Thursday, April 26, 2012

Week In Review

State Capitol Week in Review
        LITTLE ROCK –  The number of state prison inmates who are released on parole is steadily going up while the number who are discharged after serving out their entire sentence is going down, according to a report compiled by prison officials for the state Board of Correction.
        In the decade from 1999 to 2008, the number of Arkansas inmates released on parole went up from 4,677 to 6,160.  Over the same ten-year period the number of inmates discharged after serving their maximum sentence went down from 643 in 1999 to 145 in 2008.
        The report is a recidivism study, which means it is an analysis of the percentage of inmates who are released and then break the law and return to prison. 
        Correction officials reported that from 1999 to 2008, the three-year recidivism rate went down from 54.6 percent to 45.6 percent.  In 1999 the Correction Department released 4,677 inmates on parole and within three years 54.6 percent of them were back in prison.  In 2008 the department released 6,160 inmates on parole and within three years 45.6 percent of them were back in prison.
        The recidivism rate is quite a bit lower for prisoners who are discharged after serving out their full sentences.  The three-year rate for those discharged in 1999 was 28.6 percent.  The rate for those discharged in 2008 was 15.9 percent.  One factor may be age.  The survey found that middle-aged and older offenders, after being released, are less likely to end up back in prison.
        Correction officials are implementing Act 570 of 2011 and paying close attention to its effect on the inmate population.  The 167-page act changes sentencing laws and puts more emphasis on parole, in part because inmates released on parole are under supervision when they return to the free world and inmates discharged after serving out a complete sentence are not supervised.
        Although the overall trends over a ten-year period have been fairly consistent, there have been a few fluctuations in the percentages from year to year that don't seem to follow the pattern.  Prison officials attribute those aberrations to differences in the kinds of inmates released within a certain period. 
        During one year many inmates who become eligible for parole may change their behavior because they are determined to stay out of trouble, but in another year there may be fewer who are willing to make those changes.
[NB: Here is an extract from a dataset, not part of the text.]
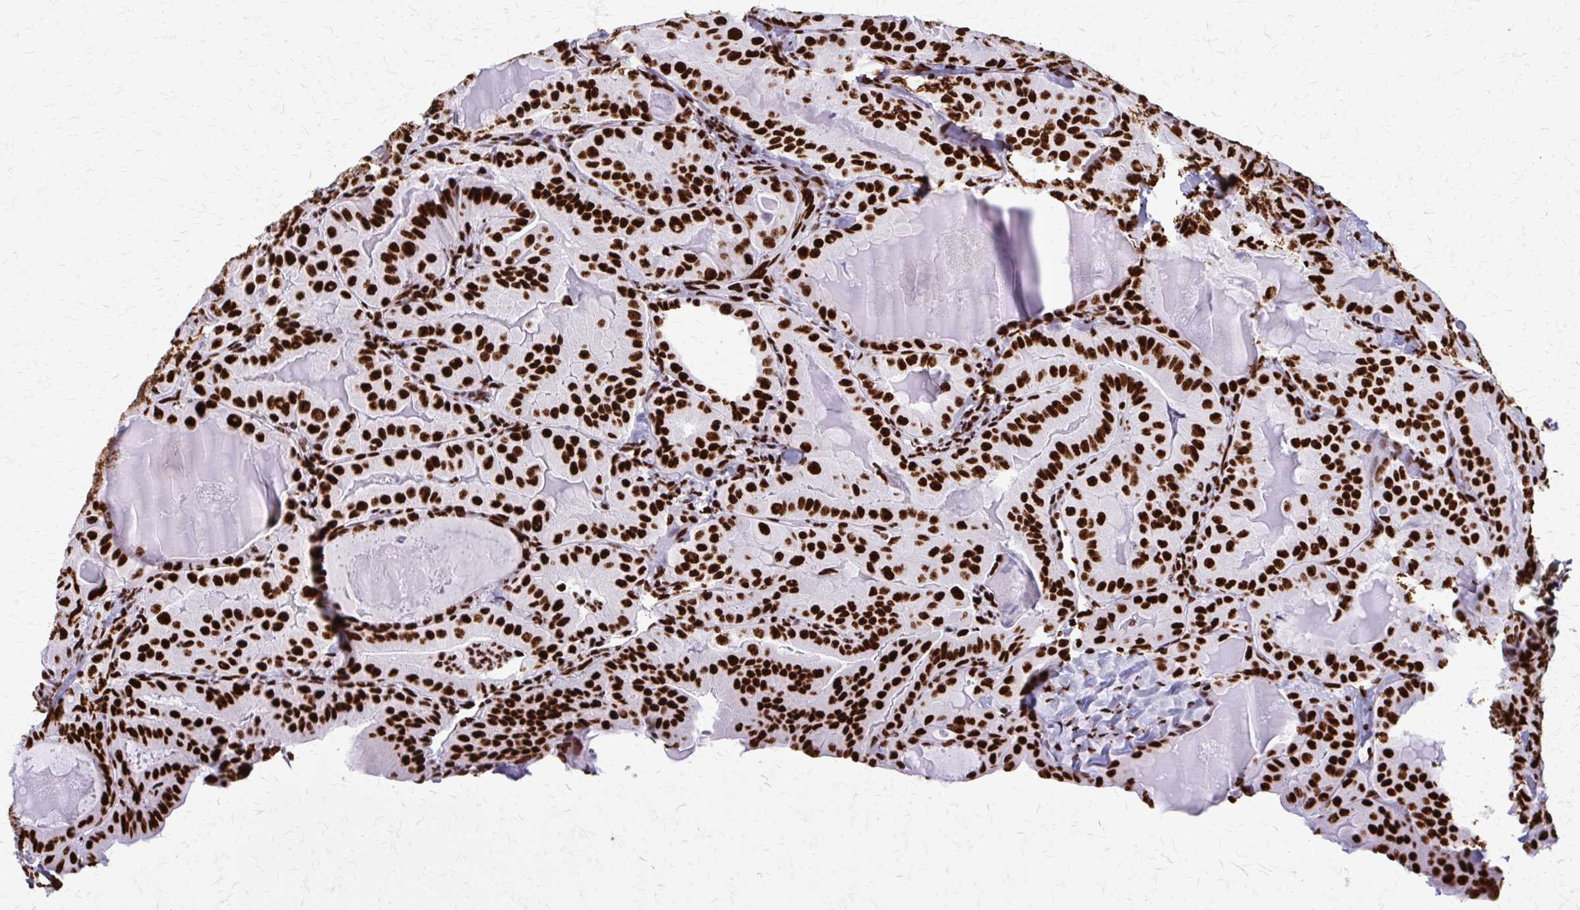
{"staining": {"intensity": "strong", "quantity": ">75%", "location": "nuclear"}, "tissue": "thyroid cancer", "cell_type": "Tumor cells", "image_type": "cancer", "snomed": [{"axis": "morphology", "description": "Papillary adenocarcinoma, NOS"}, {"axis": "topography", "description": "Thyroid gland"}], "caption": "Human thyroid papillary adenocarcinoma stained for a protein (brown) shows strong nuclear positive positivity in about >75% of tumor cells.", "gene": "SFPQ", "patient": {"sex": "female", "age": 68}}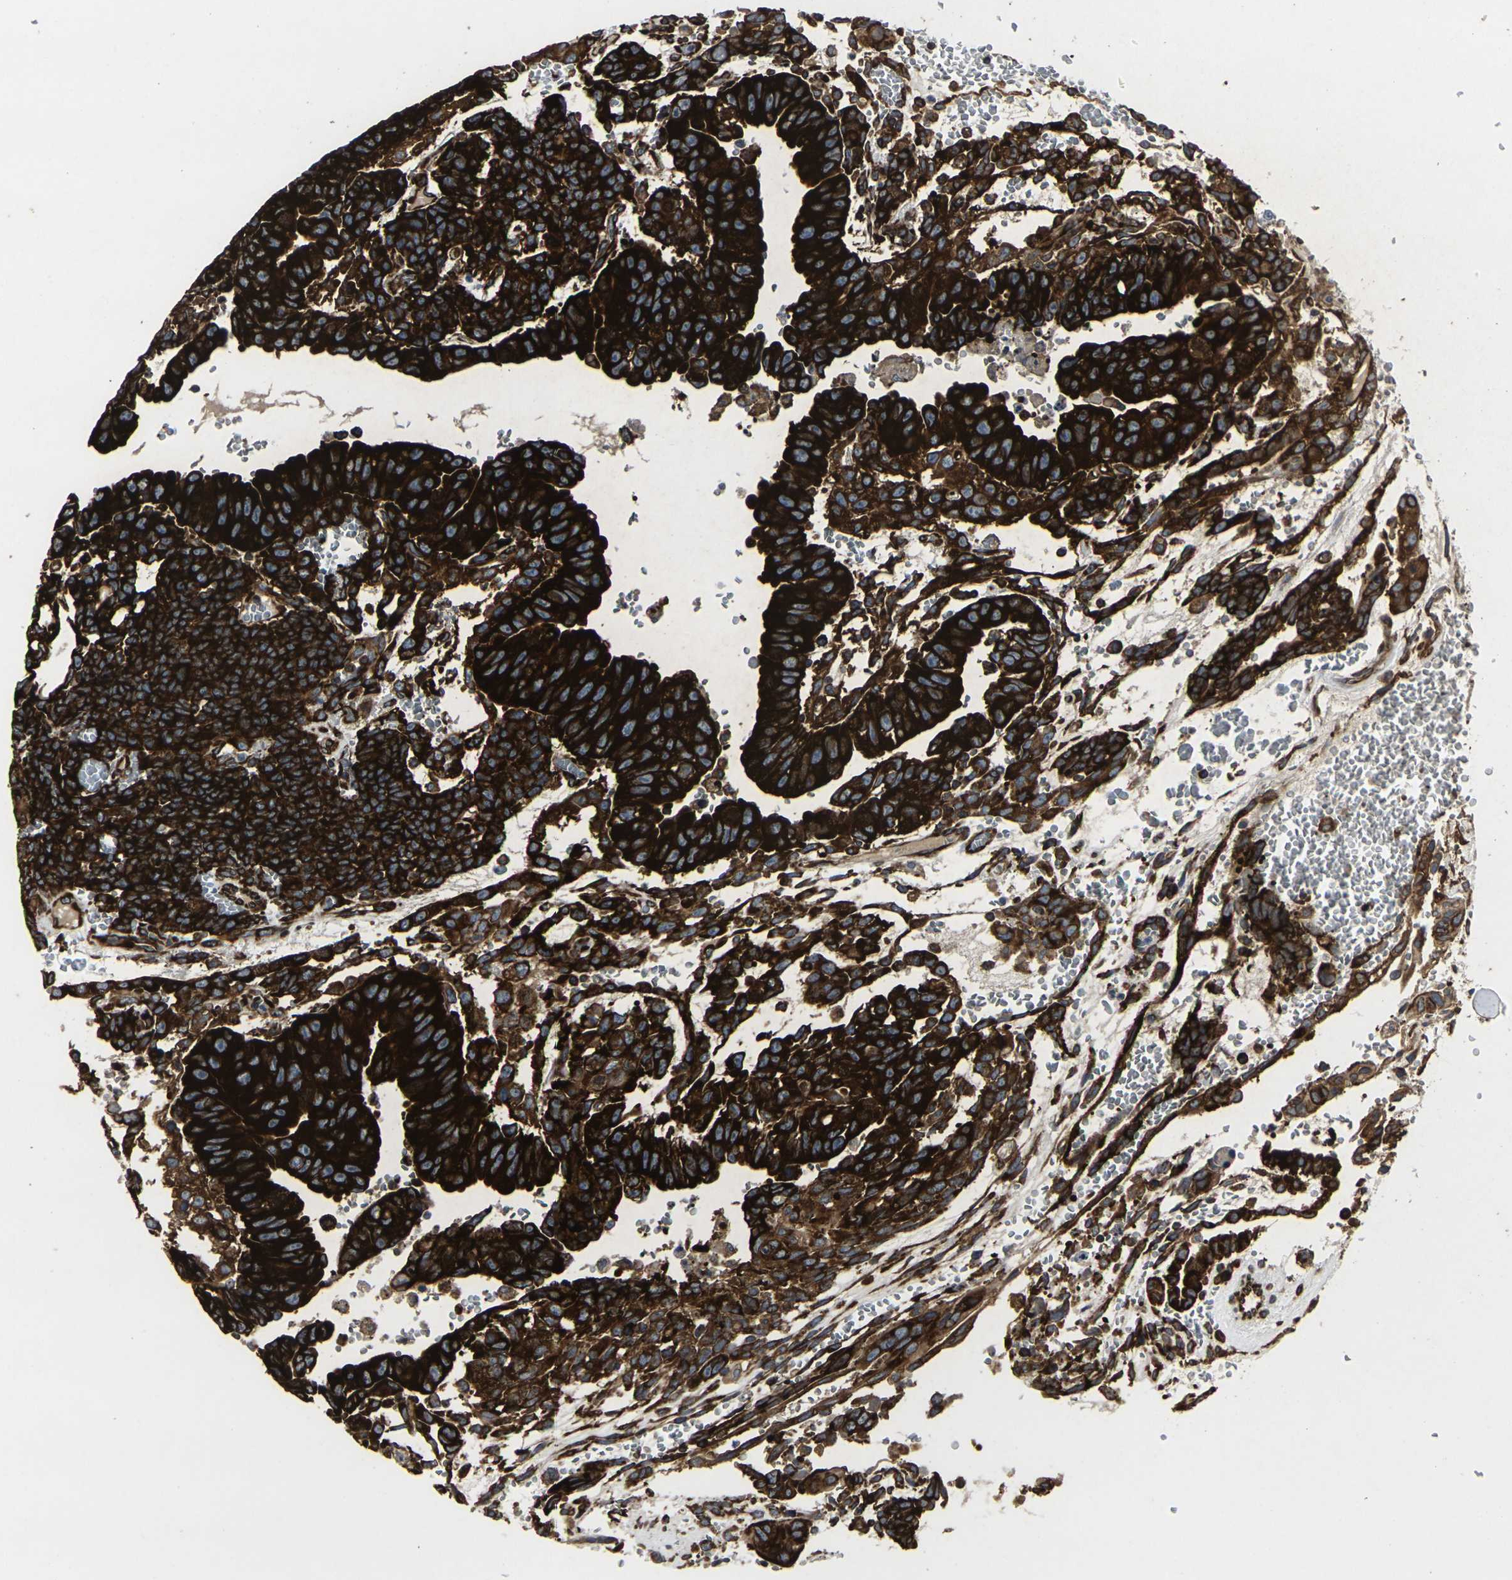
{"staining": {"intensity": "strong", "quantity": ">75%", "location": "cytoplasmic/membranous"}, "tissue": "testis cancer", "cell_type": "Tumor cells", "image_type": "cancer", "snomed": [{"axis": "morphology", "description": "Seminoma, NOS"}, {"axis": "morphology", "description": "Carcinoma, Embryonal, NOS"}, {"axis": "topography", "description": "Testis"}], "caption": "Testis cancer tissue displays strong cytoplasmic/membranous expression in about >75% of tumor cells, visualized by immunohistochemistry. Immunohistochemistry stains the protein of interest in brown and the nuclei are stained blue.", "gene": "MARCHF2", "patient": {"sex": "male", "age": 52}}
        Correction officials are keenly aware of how policy changes affect recidivism rates. For instance, they attribute a jump in the rate from 2007 to 2008 in large part to a policy change -- a new limit on the number of times a parole violator could be housed in the Omega Technical Violator Center near Malvern. 
        They are housed in the Omega center for 60 days if they violate the terms of their parole, such as failing to report to a parole officer or failing a drug test.  After three violations in one year, a hearing officer can place them back in prison and they are counted in recidivism surveys.
        Also in 2011 the legislature added 49 additional parole officers to the Department of Community Correction, which has a staff of 1,182 who supervised an active caseload of 36,705 offenders last year.  Those offenders were on probation or parole, or going through drug courts or boot camp.
        The department housed 1,230 offenders in residential facilities last year.  They had been sentenced mostly for drug crimes, theft of property or burglary.